Mucize ne demek bilirsiniz! En olmadık karanlıkta, simsiyah kömür karası bir GECE sonrası aydınlık bir güneşin yalnız sizin, dikkat edin sadece için doğmasını beklemek. Yeryüzünde yaşayan insan sayısı hatırınıza gelince de kaybolan umudumuzdur mucize beklemek.
Ancak bazen de öyle istek ve dileklerimiz vardır ki, dönülmez yollardan beklentimiz olur, açılmayan kapıların açılmasını çok isteriz yada çektiğimiz çilenin artık son bulma arzusu bizi imkansızı düşünmeye iter, insanız işte kul sıkılmayınca Hızır yetişmez fikri de hep dimağımızdadır.
İnsanız biz, ne Hz. Musa’ nın asası var bizde, ne de Kızıl Denizi ikiye bölecek güç. Ne Yakup’ un sabırı ne de Yusuf’ un güzelliği. Bunların Peygamberlerin mucizeleri olduğunu biliriz Kutsal kitaplardan.
Doğmak mucizedir, aşk da öyle ... Peki yaşamak?
Sesim sahip olduğum reflüden olsa gerek sabah uyandığımda ocağa yeni atılmış minik bir çam dalı çıtırtısını andırıyordu. Ellerimi 20 saniyeyi geçkin sabunladım, öyle abarttım ki bu sabun işini ellerimin üzeri kaplumbağanın kabuğunu andırır olmuştu.
Kahvaltı sonrası #evindekalTürkiye sloganıyla birlikte inandığım kendimizi kollama ve yaşama arzusu ile 7.Koğuştaki Mucize filmini ağlama pahasına da olsa izleme kararı aldım. Biraz hüzünlü de olsak izleyecektim. Kafamı dağıtmaktı amaç ancak çivisi çıkmış bu dünyada çivi çiviyi sökecekti yine emin olun.

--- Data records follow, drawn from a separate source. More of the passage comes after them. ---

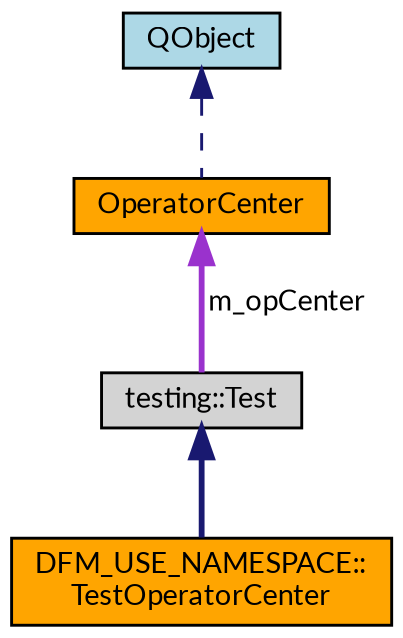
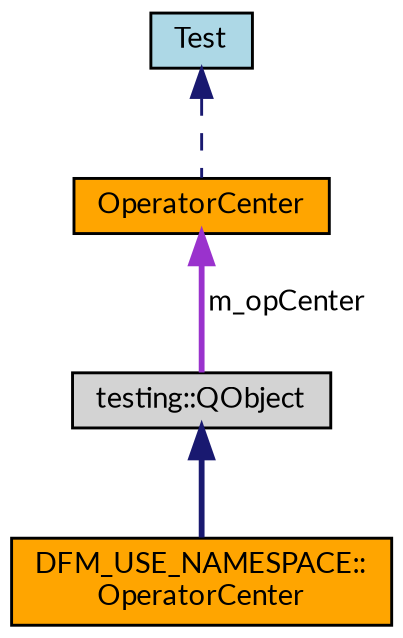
  digraph {
    fontname=Lato
    node [color=black fillcolor=orange fontname=Lato fontsize=10 shape=record style=filled]
    edge [color=midnightblue dir=back fontname=Lato fontsize=10 labelfontname=Helvetica labelfontsize=10 style=bold]
-   n1 [fontcolor=black height=0.2 label="DFM_USE_NAMESPACE::\lTestOperatorCenter" width=0.4]
-   n2 [fillcolor=lightgrey height=0.2 label="testing::Test" width=0.4]
+   n1 [fontcolor=black height=0.2 label="DFM_USE_NAMESPACE::\lOperatorCenter" width=0.4]
+   n2 [fillcolor=lightgrey height=0.2 label="testing::QObject" width=0.4]
    n3 [height=0.2 label=OperatorCenter width=0.4]
-   n4 [fillcolor=lightblue height=0.2 label=QObject width=0.4]
+   n4 [fillcolor=lightblue height=0.2 label=Test width=0.4]
    n2 -> n1
    n3 -> n2 [color=darkorchid3 label=" m_opCenter"]
    n4 -> n3 [style=dashed]
  }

MEKAN çok iyiydi filmde. Orada Memocan, anana, Ova kızı bir kenara bırakıp o denizin hemen kıyısındaki gecekonduda hayal ettim kendimi. O minik pencereden denizin yorgan misali süzülüşü bende inanılmaz duygular uyandırıyordu, birde heidi li çanta ile de o da girmişti gecekonduya ve tahtadan pileli örtüsü olan , saman yastıklı divanda oturup orada sayısız gün kalabilirdim. Peter ve Alp Dağları zaten hafızamda idi keçi sürüleri ile birlikte. Netse filme dönelim.
Ağlamadım, bir kaç minik gözyaşıyla savaştım o kadar. Doğaldı Aras Bulut İynemli. Halama benzettim onu alışıktım riyasız sevgiye, dürüstlüğe, karşılıksız vermeye, babana da annem idi, her şeyi ile kabullenen, yıllarını ona veren.
Yaşamak ayrı bir şey. İnsan bilmediği, yaşamadığı bir şeye bu nasıl olur deyip ağlıyor inanın. Akılın almadığı şeylerde gözyaşı akıyordu, bildiği şeye anlayamıyordu insanoğlu. Bu açık ve netti, yaşanan çirkinlikler üzdü, alışıktık kötülüklere, acımasızlara, karnı tok sırtı pek insanlara, bencilce yoksulu ezmelere. Zenginin hep güçlü oluşuna...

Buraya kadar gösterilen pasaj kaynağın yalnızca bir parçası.